Betreuung

Eltern in Herdecke müssen weiter auf Kita-Plätze warten

Kinder haben Spaß in der Betreuung

Kinder haben Spaß in der Betreuung

Foto: foto: dpa / picture alliance/dpa

Wetter  In Herdecke ist es eng mit den Betreuungsplätzen. Jetzt blicken alle auf Anfang 2020. Dann soll es vier Gruppen mehr geben. Ob das reicht?

. Die Grünen im Jugendhilfeausschuss wollten Zahlen zu den Kita-Plätzen haben. Dieter Joachimi, Beigeordneter für Jugend und Soziales in Herdecke, hatte sie dabei: 39 Kinder zwischen 3 und 6 Jahren sind unversorgt, 46 mit 2 und 3 Jahren, 24 unter 2 Jahren. „Das klingt dramatisch“, musste Joachimi einräumen. Die Laune hebe dabei nur, dass viele Städte in der Nachbarschaft nicht besser dastehen würden.

Wenn die Grünen den Eindruck hätten, „dass die Nachfrage in Herdecke höher ist als wir den Bedarf decken können“, dann lägen sie damit wohl richtig, so der städtische Beigeordnete. Sei die geplante Großtagespflegegruppe mit 9 Plätzen eingerichtet, „dann sind wir am Ende der Fahnenstange“, so Dieter Joachimi weiter.

Er habe „keine Idee mehr, was wir dann machen können.“ Zu viele Ideen sind in den letzten Jahren gescheitert. Und die Eltern? „Sie akzeptieren das zur Zeit“, sagte Joachimi im Ausschuss auf Nachfrage - und hoffen wie er auf den Anfang nächsten Jahres.
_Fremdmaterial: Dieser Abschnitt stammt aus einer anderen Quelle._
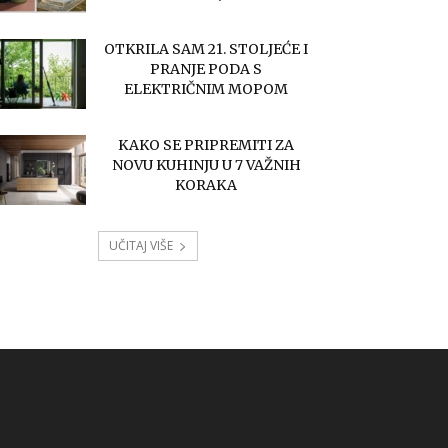
OTKRILA SAM 21. STOLJEĆE I
PRANJE PODA S
ELEKTRIČNIM MOPOM
KAKO SE PRIPREMITI ZA
NOVU KUHINJU U 7 VAŽNIH
KORAKA
UČITAJ VIŠE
Dann soll die zusätzliche Kindertageseinrichtung im ehemaligen GVS-Seniorenheim an der Goethestraße fertig sein. Schon einmal hatte es einen Interessenten für das Objekt gegeben und auch Zusagen, die Gruppen anzubauen. Dann aber kam der Investor nicht zum Zuge. Aktuell aber wird umgebaut, und so sollen zu Beginn 2020 die Räume für vier Gruppen und insgesamt 75 Jungen und Mädchen fertig sein. Und noch einmal Dieter Joachimi im Jugendhilfeausschuss: „Ich bin ganz guter Hoffnung, dass das funktioniert. Alles andere ist ausgereizt.“

Und so würde es wohl auch eng, wenn die Containeranlage an der GVS-Kita am Kuckuck vorschnell abgebaut wird. Hier gebe es nun Überlegungen für zwei feste zusätzliche Gruppen, so die Verwaltung.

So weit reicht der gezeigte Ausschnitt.